APPENDIX 6.2
THE EXTENT OF PATERNITY UNCERTAINTY
Haig’s (1999) evolutionary hypotheses about incest suggest that paternity uncertainty could play an important role in the understanding of incest. If these evolutionary hypotheses are correct, paternity uncertainty must have been sufficiently high in the human ancestral past to have affected Darwinian fitness. This approach to thinking about incest would be moot if heterosexual couples always had been entirely monogamous and fathers were certain about their paternity, just as mothers are always certain about their maternity. The reality is that heterosexual couples are not entirely monogamous, and fathers cannot be certain about their genetic relationship to their putative children. National survey data suggest that 10% to 15% of married women have had sex with someone other than their husband compared with 20% to 25% of married men (Laumann, Gagnon, Michael, & Michaels, 1994; Wiederman, 1997).
What is the extent of false paternity? That is, what proportion of men who believe they are the genetic father of a child are wrong? Estimates of nonpaternity are noisy, depending on the population being sampled and the reasons for the genetic testing. For example, higher rates of nonpaternity would be expected when testing is conducted because of suspicion or a dispute about paternity (e.g., in cases involving custody or child support claims) than in studies of families who are seen for medical genetic screening. On the other hand, many medical geneticists will prescreen for genetic counseling by advising mothers that genetic testing will reveal nonpaternity, thereby biasing the estimates that are obtained; Lisker, Carnevale, Villa, Armendares, and Wertz (1998) found that 88% of medical geneticists they surveyed engaged in prescreening of this kind. Self-selection by mothers who are aware that the genetic testing might reveal this information about nonpaternity could produce underestimates of false paternity.
The literature on genetic evidence of nonpaternity has been recently reviewed by Anderson (2006).

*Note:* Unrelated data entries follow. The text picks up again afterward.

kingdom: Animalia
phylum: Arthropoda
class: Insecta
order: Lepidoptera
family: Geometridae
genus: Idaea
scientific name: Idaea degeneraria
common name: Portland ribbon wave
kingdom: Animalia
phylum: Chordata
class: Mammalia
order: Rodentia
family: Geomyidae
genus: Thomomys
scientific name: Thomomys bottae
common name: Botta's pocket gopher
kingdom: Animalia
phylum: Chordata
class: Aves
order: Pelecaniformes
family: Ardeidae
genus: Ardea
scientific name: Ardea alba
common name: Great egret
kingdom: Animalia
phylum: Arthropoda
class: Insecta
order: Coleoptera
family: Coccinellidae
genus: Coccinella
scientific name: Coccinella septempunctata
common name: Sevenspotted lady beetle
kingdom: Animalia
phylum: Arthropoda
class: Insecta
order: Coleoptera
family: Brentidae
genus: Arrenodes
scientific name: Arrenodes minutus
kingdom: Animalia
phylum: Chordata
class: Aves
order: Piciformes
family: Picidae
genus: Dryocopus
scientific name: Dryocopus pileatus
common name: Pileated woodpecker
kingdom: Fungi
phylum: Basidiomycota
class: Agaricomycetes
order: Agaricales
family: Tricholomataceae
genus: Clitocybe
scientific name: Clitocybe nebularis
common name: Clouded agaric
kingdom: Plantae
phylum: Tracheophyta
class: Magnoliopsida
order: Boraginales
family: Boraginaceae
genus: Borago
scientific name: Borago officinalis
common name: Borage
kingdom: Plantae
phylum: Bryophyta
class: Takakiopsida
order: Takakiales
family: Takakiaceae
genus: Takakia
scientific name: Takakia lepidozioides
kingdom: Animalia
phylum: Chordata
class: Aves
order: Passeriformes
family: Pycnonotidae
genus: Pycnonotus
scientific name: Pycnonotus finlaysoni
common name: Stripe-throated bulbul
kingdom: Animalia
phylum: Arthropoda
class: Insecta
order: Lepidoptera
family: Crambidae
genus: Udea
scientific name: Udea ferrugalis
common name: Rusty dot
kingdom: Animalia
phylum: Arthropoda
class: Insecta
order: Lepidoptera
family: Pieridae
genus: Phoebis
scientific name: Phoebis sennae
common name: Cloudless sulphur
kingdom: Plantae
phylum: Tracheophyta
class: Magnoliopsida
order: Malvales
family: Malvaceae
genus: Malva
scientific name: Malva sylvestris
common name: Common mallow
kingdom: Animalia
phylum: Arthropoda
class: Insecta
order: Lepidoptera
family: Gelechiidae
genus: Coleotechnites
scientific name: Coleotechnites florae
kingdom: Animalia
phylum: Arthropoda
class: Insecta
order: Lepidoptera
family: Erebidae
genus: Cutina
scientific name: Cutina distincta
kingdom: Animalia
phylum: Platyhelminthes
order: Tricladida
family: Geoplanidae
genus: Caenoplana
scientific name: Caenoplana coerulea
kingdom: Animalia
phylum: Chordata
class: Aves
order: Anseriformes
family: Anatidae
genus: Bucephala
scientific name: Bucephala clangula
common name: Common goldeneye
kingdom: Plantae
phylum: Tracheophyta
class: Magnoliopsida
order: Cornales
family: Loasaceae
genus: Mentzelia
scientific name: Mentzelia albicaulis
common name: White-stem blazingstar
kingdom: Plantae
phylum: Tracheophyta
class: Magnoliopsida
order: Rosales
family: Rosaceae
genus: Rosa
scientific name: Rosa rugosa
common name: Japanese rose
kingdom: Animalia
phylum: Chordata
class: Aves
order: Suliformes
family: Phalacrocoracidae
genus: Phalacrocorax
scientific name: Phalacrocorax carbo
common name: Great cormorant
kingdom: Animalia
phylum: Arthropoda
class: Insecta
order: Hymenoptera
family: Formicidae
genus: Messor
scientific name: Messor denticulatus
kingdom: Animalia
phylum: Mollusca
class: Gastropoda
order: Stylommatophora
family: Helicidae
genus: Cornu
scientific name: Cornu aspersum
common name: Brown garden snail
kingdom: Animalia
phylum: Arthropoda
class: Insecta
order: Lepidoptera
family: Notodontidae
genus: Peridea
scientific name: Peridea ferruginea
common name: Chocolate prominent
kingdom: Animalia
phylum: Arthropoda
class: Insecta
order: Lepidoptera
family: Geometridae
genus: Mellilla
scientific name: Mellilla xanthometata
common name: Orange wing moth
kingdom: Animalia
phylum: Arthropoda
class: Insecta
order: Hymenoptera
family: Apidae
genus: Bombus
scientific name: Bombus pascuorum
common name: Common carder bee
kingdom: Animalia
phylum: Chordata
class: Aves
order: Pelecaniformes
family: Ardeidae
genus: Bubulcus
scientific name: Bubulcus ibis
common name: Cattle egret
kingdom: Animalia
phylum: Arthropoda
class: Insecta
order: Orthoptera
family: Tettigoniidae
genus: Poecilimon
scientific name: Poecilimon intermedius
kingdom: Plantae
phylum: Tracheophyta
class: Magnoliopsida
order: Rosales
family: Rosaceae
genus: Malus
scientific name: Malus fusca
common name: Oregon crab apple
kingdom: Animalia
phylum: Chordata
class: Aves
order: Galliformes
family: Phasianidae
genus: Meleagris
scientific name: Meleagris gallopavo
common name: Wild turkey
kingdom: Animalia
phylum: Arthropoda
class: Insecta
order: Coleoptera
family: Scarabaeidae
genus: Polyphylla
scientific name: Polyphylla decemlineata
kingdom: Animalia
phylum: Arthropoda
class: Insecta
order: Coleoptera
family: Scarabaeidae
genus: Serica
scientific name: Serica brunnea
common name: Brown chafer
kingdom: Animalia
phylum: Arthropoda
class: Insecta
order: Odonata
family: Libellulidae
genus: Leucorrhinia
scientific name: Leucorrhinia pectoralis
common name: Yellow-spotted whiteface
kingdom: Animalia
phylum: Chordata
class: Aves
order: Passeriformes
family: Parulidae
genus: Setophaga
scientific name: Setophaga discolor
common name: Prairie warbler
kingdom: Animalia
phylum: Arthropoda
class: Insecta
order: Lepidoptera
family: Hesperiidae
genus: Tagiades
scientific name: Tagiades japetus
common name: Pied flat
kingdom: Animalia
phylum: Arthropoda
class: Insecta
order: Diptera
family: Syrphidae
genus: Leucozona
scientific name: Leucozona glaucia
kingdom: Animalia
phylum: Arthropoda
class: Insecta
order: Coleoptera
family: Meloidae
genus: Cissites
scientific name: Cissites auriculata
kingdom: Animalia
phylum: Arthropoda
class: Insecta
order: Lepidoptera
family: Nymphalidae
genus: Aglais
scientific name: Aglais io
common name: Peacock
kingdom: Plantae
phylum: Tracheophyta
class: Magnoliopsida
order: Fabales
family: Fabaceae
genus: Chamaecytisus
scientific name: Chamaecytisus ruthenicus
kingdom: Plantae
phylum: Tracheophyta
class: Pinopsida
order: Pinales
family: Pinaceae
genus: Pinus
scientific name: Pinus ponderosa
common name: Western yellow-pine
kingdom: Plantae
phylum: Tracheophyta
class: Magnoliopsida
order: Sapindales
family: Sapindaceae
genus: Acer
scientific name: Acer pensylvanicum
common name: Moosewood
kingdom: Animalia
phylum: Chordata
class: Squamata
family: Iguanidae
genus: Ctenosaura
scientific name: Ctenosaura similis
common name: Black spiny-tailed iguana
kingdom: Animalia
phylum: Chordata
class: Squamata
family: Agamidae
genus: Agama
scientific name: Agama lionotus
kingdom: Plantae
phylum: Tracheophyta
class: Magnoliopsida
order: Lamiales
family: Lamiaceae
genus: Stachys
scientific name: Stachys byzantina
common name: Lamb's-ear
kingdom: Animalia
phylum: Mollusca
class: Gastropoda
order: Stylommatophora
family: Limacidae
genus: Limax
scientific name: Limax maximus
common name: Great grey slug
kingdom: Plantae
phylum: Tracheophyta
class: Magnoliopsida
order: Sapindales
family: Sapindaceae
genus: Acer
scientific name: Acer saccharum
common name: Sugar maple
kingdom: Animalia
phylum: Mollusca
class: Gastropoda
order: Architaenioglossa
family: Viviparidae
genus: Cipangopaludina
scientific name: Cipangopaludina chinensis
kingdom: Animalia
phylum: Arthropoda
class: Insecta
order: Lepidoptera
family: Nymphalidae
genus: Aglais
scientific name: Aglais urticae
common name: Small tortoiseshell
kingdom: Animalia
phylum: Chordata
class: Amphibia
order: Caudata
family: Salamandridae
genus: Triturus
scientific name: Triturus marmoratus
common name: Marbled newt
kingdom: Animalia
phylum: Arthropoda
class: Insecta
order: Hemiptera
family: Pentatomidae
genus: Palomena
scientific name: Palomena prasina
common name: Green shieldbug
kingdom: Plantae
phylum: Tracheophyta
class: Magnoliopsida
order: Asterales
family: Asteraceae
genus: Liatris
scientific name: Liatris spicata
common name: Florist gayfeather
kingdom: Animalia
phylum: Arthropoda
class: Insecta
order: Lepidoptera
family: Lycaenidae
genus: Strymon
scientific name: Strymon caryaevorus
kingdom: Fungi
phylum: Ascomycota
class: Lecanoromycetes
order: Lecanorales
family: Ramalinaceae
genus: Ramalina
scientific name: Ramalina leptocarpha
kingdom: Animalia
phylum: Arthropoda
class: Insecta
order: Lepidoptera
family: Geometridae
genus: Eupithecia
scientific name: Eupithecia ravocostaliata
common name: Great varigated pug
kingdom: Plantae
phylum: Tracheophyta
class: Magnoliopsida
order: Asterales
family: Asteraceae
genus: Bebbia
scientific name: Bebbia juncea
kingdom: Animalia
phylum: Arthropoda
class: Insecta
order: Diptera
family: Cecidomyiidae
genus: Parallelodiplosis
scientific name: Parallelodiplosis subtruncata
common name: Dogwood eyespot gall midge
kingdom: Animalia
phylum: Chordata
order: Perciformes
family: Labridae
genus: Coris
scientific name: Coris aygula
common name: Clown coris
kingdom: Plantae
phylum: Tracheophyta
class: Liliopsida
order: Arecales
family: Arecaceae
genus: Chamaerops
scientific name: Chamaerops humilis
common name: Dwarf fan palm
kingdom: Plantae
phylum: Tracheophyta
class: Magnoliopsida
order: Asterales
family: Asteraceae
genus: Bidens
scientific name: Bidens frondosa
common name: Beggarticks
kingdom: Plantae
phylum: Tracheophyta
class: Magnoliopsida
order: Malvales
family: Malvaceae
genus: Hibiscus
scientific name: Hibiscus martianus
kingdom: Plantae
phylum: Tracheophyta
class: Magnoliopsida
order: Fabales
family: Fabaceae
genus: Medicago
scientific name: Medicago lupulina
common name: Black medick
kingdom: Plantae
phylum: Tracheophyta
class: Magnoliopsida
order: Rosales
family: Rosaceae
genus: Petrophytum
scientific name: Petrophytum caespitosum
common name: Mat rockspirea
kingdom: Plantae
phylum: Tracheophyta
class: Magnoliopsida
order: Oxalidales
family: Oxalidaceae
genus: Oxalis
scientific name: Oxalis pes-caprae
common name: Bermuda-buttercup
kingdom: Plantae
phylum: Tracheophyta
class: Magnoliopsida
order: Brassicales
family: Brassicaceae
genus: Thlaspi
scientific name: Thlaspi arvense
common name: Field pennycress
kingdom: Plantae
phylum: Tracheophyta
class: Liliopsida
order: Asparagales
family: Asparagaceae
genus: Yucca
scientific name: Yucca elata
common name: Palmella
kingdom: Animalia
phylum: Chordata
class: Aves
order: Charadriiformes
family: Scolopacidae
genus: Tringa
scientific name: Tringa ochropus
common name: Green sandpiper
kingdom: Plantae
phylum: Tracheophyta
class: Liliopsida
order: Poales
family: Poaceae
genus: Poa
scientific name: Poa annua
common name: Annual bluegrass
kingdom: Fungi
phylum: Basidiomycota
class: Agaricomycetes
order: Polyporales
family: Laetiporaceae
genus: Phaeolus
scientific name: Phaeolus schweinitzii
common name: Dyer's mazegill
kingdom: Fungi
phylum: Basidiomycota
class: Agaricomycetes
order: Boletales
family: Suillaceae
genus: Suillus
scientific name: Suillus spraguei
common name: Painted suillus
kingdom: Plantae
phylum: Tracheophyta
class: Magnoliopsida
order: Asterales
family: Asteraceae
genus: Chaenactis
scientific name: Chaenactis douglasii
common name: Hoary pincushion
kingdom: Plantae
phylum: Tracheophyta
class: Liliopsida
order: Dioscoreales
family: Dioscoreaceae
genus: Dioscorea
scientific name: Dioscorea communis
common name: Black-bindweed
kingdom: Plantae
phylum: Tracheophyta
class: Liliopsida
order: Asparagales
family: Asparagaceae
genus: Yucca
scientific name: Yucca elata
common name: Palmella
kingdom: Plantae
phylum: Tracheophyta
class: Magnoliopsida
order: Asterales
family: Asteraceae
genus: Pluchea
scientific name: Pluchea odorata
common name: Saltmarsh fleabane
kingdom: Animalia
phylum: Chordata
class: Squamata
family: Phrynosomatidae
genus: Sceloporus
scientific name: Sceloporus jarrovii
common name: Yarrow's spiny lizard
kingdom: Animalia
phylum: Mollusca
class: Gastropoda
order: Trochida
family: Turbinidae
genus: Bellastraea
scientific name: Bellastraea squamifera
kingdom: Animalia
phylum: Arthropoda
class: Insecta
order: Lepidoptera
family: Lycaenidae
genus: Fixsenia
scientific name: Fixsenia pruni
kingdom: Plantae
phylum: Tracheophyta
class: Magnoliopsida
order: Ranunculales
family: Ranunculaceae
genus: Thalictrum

He identified 22 nonpaternity rates from studies that analyzed genetic samples collected as part of medical screening or counseling (Mdn
= 2%) and 30 nonpaternity rates from studies of genetic data collected as part of a paternity dispute of some kind (e.g., custody cases and to prove relatedness for immigration) that had a much higher median rate of 30%. One would expect higher rates of nonpaternity among incest offenders who are higher in antisociality than the general population because they have more unstable marital relationships (see Lalumière, Harris, Quinsey, & Rice, 2005). Nonpaternity rates of 30% or higher suggest that paternity uncertainty could indeed account for a substantial proportion of putatively genetic incest cases.
Other potential adaptations have also been viewed as related to the ancestral risk of infidelity and nonpaternity. Men who are not sexually jealous are at risk of investing in offspring who are not their genetic kin; such men are less likely to pass on their genes than those who are vigilant about the risk of their mate’s infidelity (for a review, see Buss, 1994, 1999). Evolutionary theorists have suggested that the tendency to report that children resemble their fathers more than their mothers may be an attempt to reassure the fathers of their paternity (Christenfeld & Hill, 1995; Daly & Wilson, 1982; Regalski & Gaulin, 1993; but see Brédart & French, 1999). Bressan and Dal Martello (2002) reviewed a series of studies showing that people do little better than chance at matching parent and child; the biggest influence on resemblance ratings was the respondent’s belief about the genetic relationship between parent and child. Pagel (1997) suggested that there might be selection for generic-looking babies; such babies would not trigger suspicions about paternity because of an obvious lack of resemblance between a baby and his or her putative father.
Several studies have also found that perceived resemblance to a child significantly influenced men’s hypothetical decisions about important matters such as adoption, spending time or money on a child, and paying child support (Platek, Burch, Panyavin, Wasserman, & Gallup, 2002; Platek et al., 2003) but not women’s decisions about these matters (Platek et al., 2003). Moreover, another study found that perceived resemblance to a child was significantly and positively related to the self-reported quality of a relationship with that child and inversely related to the severity of injuries experienced by the mother in a sample of physically abusive men (Burch & Gallup, 2000). Burch and Gallup’s (2000) results suggest that another possible cue of paternity uncertainty to study in future research on incest offenders is the occurrence of violence against the victim’s mother, especially violence that occurs as a result of sexual jealousy or the suspicion of infidelity.